这里所描述的两个最重要的功能不同的体内 pH测量的荧光基团的本地化和信号的电平，使用其中任一问题需要修改的特定应用程序的方法或突变。 BCECF在液泡中有点偶然的^6，但保留在许多不同的突变体，包括vma的突变体^4，空泡水解酶的水平降低。酵母的空泡是容易的Nomarski光学显微镜下可视化，我们确认每一株液泡中的染料。 pHluorin所指示作为pH传感器的功能更加多样化，特别是考虑到其在大部分的生理pH范围内（ 图2A）的响应。酵母pHluorin所指示我们已经使用似乎是专门胞浆，大概是因为它缺乏其他的定位信息。然而，pHluorin所指示已经有针对性地高尔基体高尔基体氯转运GEF1的从序列标记，以及一个额外的插入从halorhodopsin膜分部给予适当的拓扑（pH值GEF1 ^14）。成功锁定orij 等 pHluorin所指示的线粒体基质和测量线粒体代谢^15的 pH值的变化。这些结果表明，设计适当的融合蛋白可能使possib文件监控pH值在许多细胞器的响应。液泡BCECF噪声电平的信号是相当高的，在大多数的酵母菌株，我们已审查。 pHluorin所指示蛋白表达的信号可以被操纵，通过启动子驱动pHluorin所指示的表达。在原来的胞浆pHluorin所指示构造^9，热休克元素含有启动子驱动的表达，不是很高。然而，后来出现从PGK启动子，TEF1发起人，和肌动蛋白启动子的表达结构的表达^3,15,16给予更高的水平。 pHluorin所指示的高尔基体特定的pH值GEF1表达诱导型启动子^14。瞬态诱导表达可能是特别有用分泌和内吞途径，持续高水平表达可能导致pHluorin所指示的错误定位，甚至扰动室pH值通过缓慢增长或其他蛋白质的错误定位，体现的小隔间。

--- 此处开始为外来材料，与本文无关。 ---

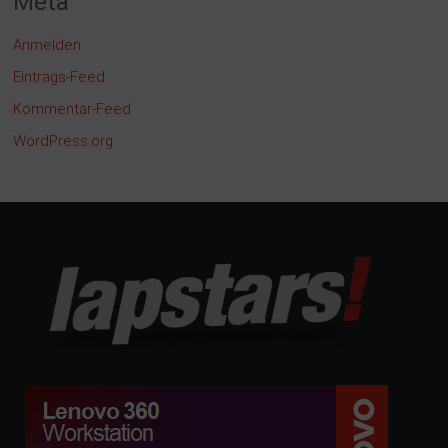
Meta
Anmelden
Eintrags-Feed
Kommentar-Feed
WordPress.org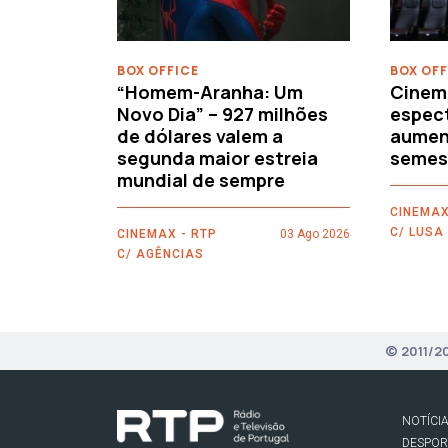
BOX OFFICE
BOX OFF
“Homem-Aranha: Um
Cinem
Novo Dia” – 927 milhões
espec
de dólares valem a
aument
segunda maior estreia
semes
mundial de sempre
CINEMAX
C/ LUSA
CINEMAX - RTP
03 Ago 2026
C/ AGÊNCIAS
© 2011/2
NOTÍCI
DESPO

荧光的溶酶体营养胺，如喹吖和吖啶橙，积累已被广泛使用，以评估在活酵母细胞中的隔室酸化。这些方法是快速，简便，但应被视为比比例测量的pH值的定性等等。奎纳克林摄取的方法，如在一般情况下，依赖于膜透性的荧光基团的基本形式，当它被质子化的酸性隔室，并且可以在荧光显微镜下¹⁸可视化成为包埋。染料的积累依赖于根据穿过膜的pH梯度的分区，因此可减弱酸性细胞摄取到由细胞器或acidificati的任一碱化对细胞质。这些方法将保持有用的，但应该被解释为提供一个相对电平酸化。

在酵母的比例荧光pH测量中的应用不断扩大。布雷特等最近液泡pH值测量，收集超过4500非必要的酵母缺失突变，并发现了一些新机制调节pH ^17。 BCECF和pHluorin所指示^19,20也适于荧光激活细胞分选的格式，以方便为新的V-ATP酶抑制剂的筛选。 等德坎特¹¹荧光显微镜结合使用微流体监测同时V-ATPase的组件和胞质pH值通过多个周期缺糖readdition的。这些结果表明，在酵母中的比例测量的pH值是足够强大的多功能被应用在许多类型的实验。

作者有没有利益冲突的披露。

这项工作是由美国国立卫生研究院R01 GM50322支持到PM凯恩。作者感谢pHluorin所指示的酵母质粒和建议比例pH值测量的约翰斯·霍普金斯大学博士饶Rajini，，凯莱博士A.马丁内斯·穆尼奥斯这些协议，我们的实验室工作。